So you don't deny that Roy Moore, at the very least, has provided a false account of his interactions with those women?
I got your point about the possibility that part of the yearbook scribble might have been Moore's, and I don't really doubt he knew some of the women who accused him. His denials were standard legal blandishments all lawyers, including prosecutors, blather out instantaneously at any hint of truth, but that pales in the context of determined political assassination attempts like the Washington Post article.
Did you notice that the Post article that originated the controversy contained some deliberate falsifications..... that the accusers were without political bias, even Republicans? Do you disbelieve the obvious truth that someone went down to Alabama with some real cash in real envelopes, offering money for suitable stories?
Of course I'm not a great forensics analyst, and I haven't seen the scribblings, but I'm wondering why anyone would scribble in a yearbook over the Holidays to authenticate a place and a time for the link to be established. I think that was the part that was added, recently, in the context of some cash flows.

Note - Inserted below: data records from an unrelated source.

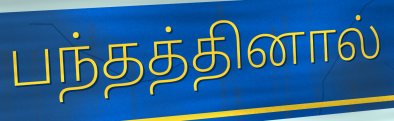
பந்தத்தினால்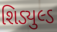
શિડ્યુલ્ડ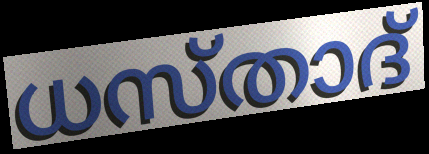
ധസ്താദ്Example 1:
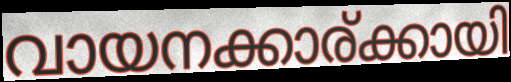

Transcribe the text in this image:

വായനക്കാര്ക്കായി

I don't think Moore is going to press his case, but that is the only way any investigation of the yearbook scribblings is ever gonna be done, so we will not really "know" the truth here.
Hannity had some pretty good comments on the case recently. He said that his man in the Alabama primary runoff was Mo Brooks, and that the establishment Rs supported Luther Strange, a prosecutor who until this campaign was pushing an investigation into the AL governor. When he got the political deal to be the interim Senator, he stopped that case cold. Sounds corrupt to me.
Hannity says Mo Brooks would be pretty much a pain in the arses of the establishment Republicans, say, sorta like a new Ted Cruz in the Senate.
Hannity denies that Moore's loss was any kind of reflection on Trump, and further asserts that Trump can't be impeached for offenses that may have occurred before the election. But hey, in todays world, facts really don't matter any more. In fact, I recently heard an interview from a normally-balanced and objective sort of guy, who wrote a book analyzing the Trump victory as "
Win Bigly: Persuasion in a world where facts don't matter".